Elles exercent un pouvoir de décision et d'initiative important dans la gestion des services d'eau. En effet, elles programment et financent l'ensemble des projets concernant les infrastructures et les services.

Leur action est toutefois soumise à une triple influence : celle des régulateurs, celle des clients et celle des actionnaires. Les pressions peuvent être contradictoires.

14 En particulier, les grands groupes français sont devenus actionnaires de quelques unes des compagnies anglaises.

Les compagnies privées ont constitué deux principales associations (Water Services Association et Water Companies Association), dont le rôle consiste surtout à promouvoir l'image des compagnies auprès des médias et à exercer un lobbying sur Bruxelles.
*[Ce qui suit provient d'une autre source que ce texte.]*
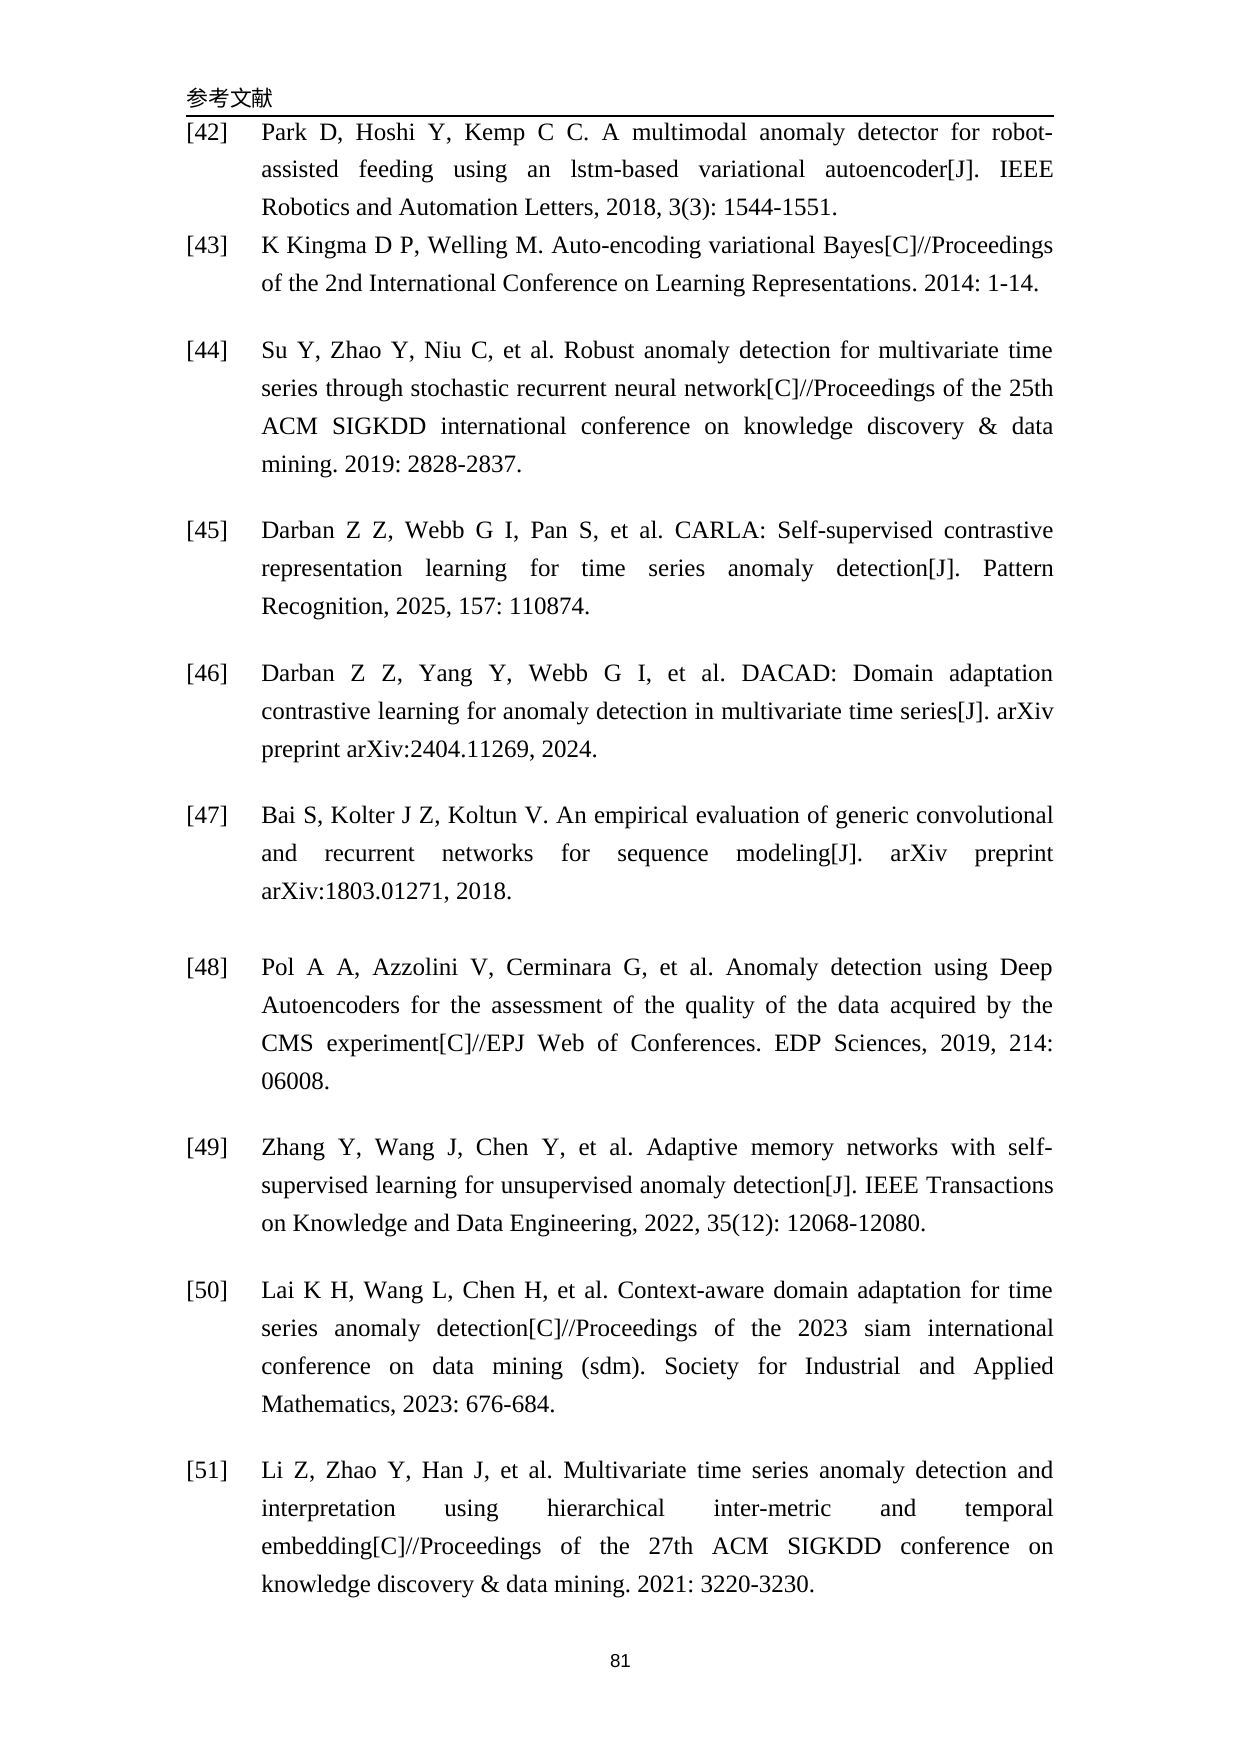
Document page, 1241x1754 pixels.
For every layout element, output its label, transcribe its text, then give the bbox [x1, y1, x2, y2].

list Pol A A, Azzolini V, Cerminara G, et al. Anomaly detection using Deep Autoencoders for the assessment of the quality of the data acquired by the CMS experiment[C]//EPJ Web of Conferences. EDP Sciences, 2019, 214: 06008. [186, 952, 1054, 1094]
list Su Y, Zhao Y, Niu C, et al. Robust anomaly detection for multivariate time series through stochastic recurrent neural network[C]//Proceedings of the 25th ACM SIGKDD international conference on knowledge discovery & data mining. 2019: 2828-2837. [186, 335, 1054, 477]
list K Kingma D P, Welling M. Auto-encoding variational Bayes[C]//Proceedings of the 2nd International Conference on Learning Representations. 2014: 1-14. [186, 230, 1054, 297]
list Lai K H, Wang L, Chen H, et al. Context-aware domain adaptation for time series anomaly detection[C]//Proceedings of the 2023 siam international conference on data mining (sdm). Society for Industrial and Applied Mathematics, 2023: 676-684. [186, 1275, 1054, 1417]
list Li Z, Zhao Y, Han J, et al. Multivariate time series anomaly detection and interpretation using hierarchical inter-metric and temporal embedding[C]//Proceedings of the 27th ACM SIGKDD conference on knowledge discovery & data mining. 2021: 3220-3230. [186, 1455, 1054, 1598]
list Park D, Hoshi Y, Kemp C C. A multimodal anomaly detector for robot-assisted feeding using an lstm-based variational autoencoder[J]. IEEE Robotics and Automation Letters, 2018, 3(3): 1544-1551. [186, 117, 1054, 221]
list Bai S, Kolter J Z, Koltun V. An empirical evaluation of generic convolutional and recurrent networks for sequence modeling[J]. arXiv preprint arXiv:1803.01271, 2018. [186, 800, 1054, 905]
list Darban Z Z, Yang Y, Webb G I, et al. DACAD: Domain adaptation contrastive learning for anomaly detection in multivariate time series[J]. arXiv preprint arXiv:2404.11269, 2024. [186, 658, 1054, 762]
list Darban Z Z, Webb G I, Pan S, et al. CARLA: Self-supervised contrastive representation learning for time series anomaly detection[J]. Pattern Recognition, 2025, 157: 110874. [186, 515, 1054, 620]
list Zhang Y, Wang J, Chen Y, et al. Adaptive memory networks with self-supervised learning for unsupervised anomaly detection[J]. IEEE Transactions on Knowledge and Data Engineering, 2022, 35(12): 12068-12080. [186, 1132, 1054, 1237]
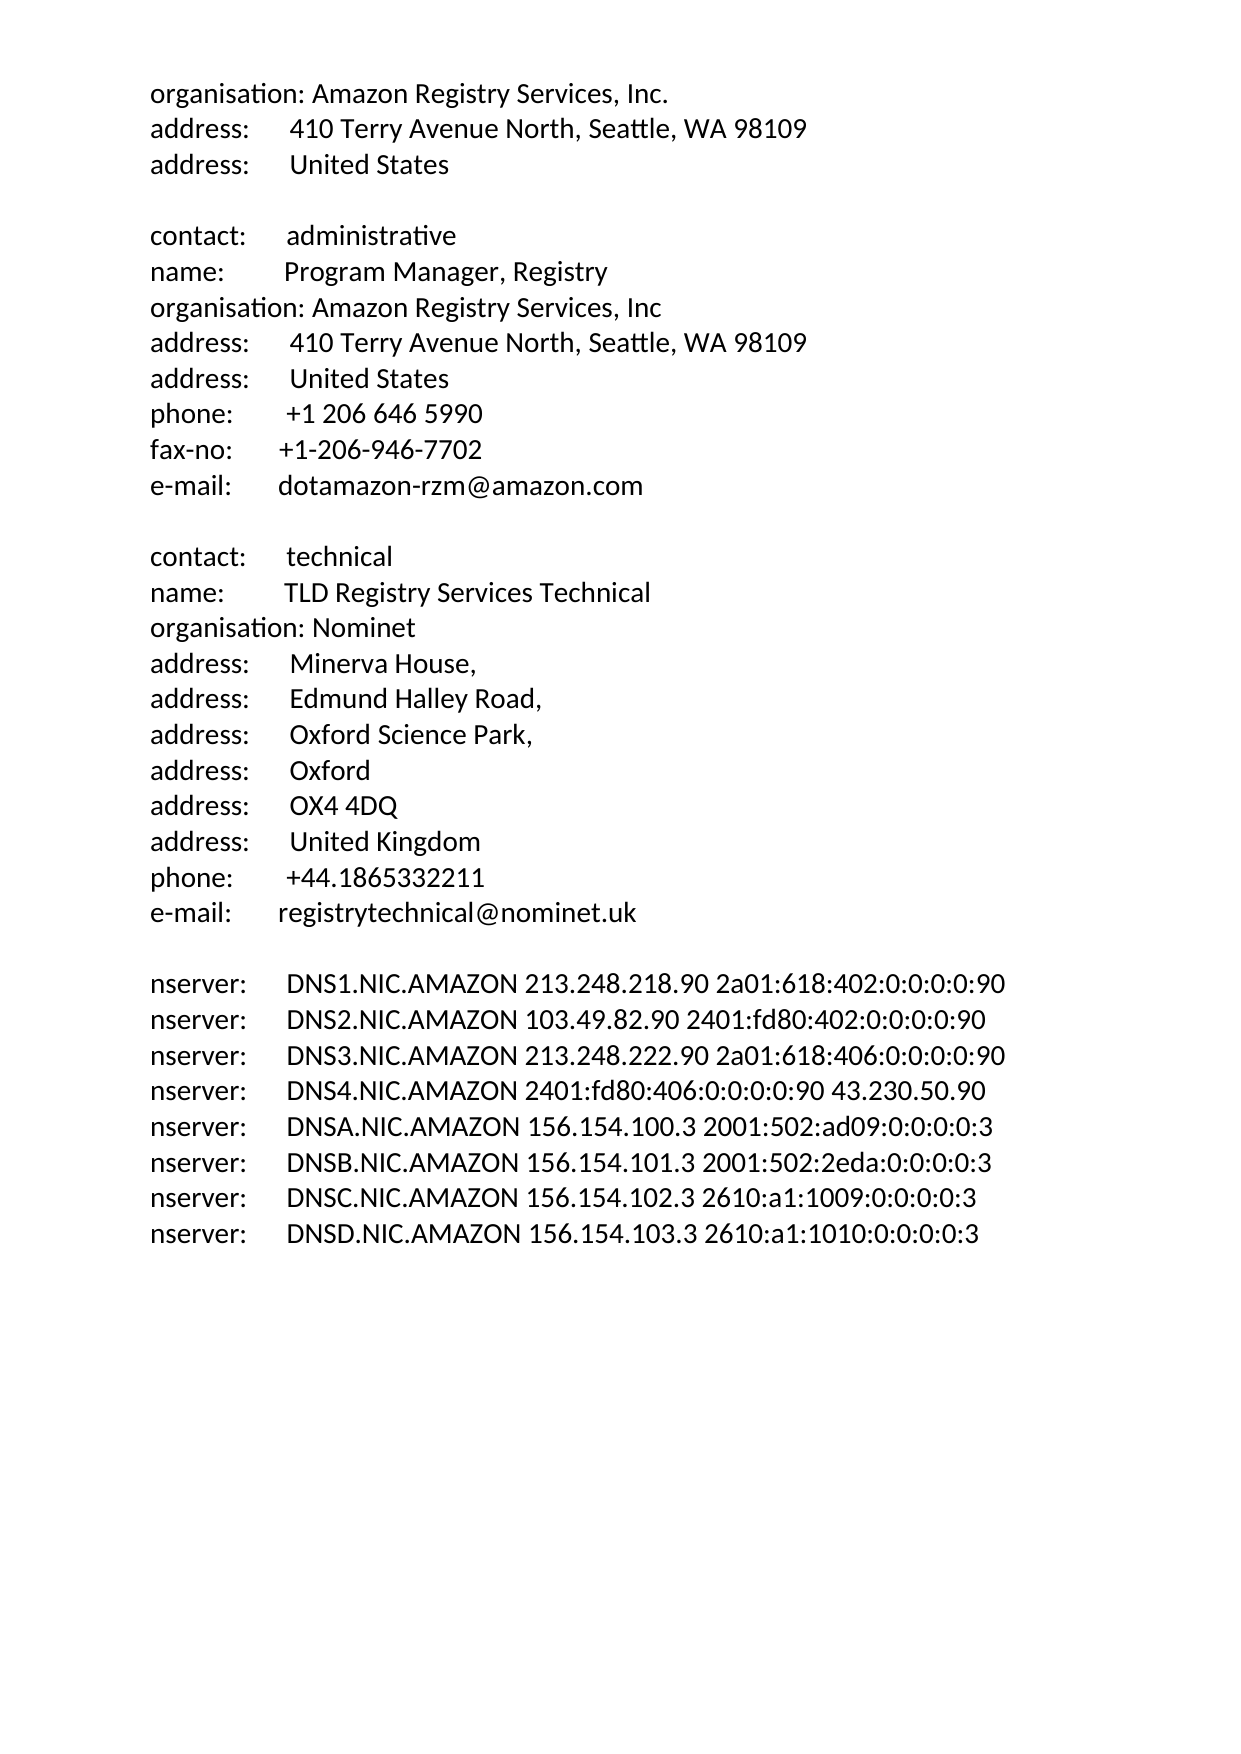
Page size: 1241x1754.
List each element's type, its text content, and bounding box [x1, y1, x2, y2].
Elles ne constituent pas réellement un interlocuteur de l'Ofwat. Celui-ci est directement en liaison avec chaque compagnie. Le rôle de ces associations est donc beaucoup moins prégnant que celui du SPDE français.

3.2.5 Les centres de recherche promoteurs de méthodes nouvelles

La recherche est à la fois financée par l'Etat et par les compagnies. Différents programmes font l'objet d'une coordination entre les financeurs privés et publics.

Le Water Research Center est le principal organisme spécialisé dans le domaine de l'eau.

Les centres de recherche développent des méthodes nouvelles comme par exemple la méthode du "niveau économique de fuite" (Economic level of leakage)15 reprise par l'Ofwat et appliquée dans les compagnies depuis quelques années.

3.2.6 Les usagers et leurs associations

Plusieurs associations de consommateurs existent (dont la principale, Friends of Earth). Elles effectuent un travail de lobbying sur les régulateurs et les compagnies. Toutefois, la représentation institutionnelle des consommateurs reste limitée.

Des critiques sur l'absence de prise en compte directe du point de vue des consommateurs commencent à se faire jour (c'est un élément souligné par le récent audit sur le fonctionnement de l'Ofwat, commandé par le gouvernement Travailliste16).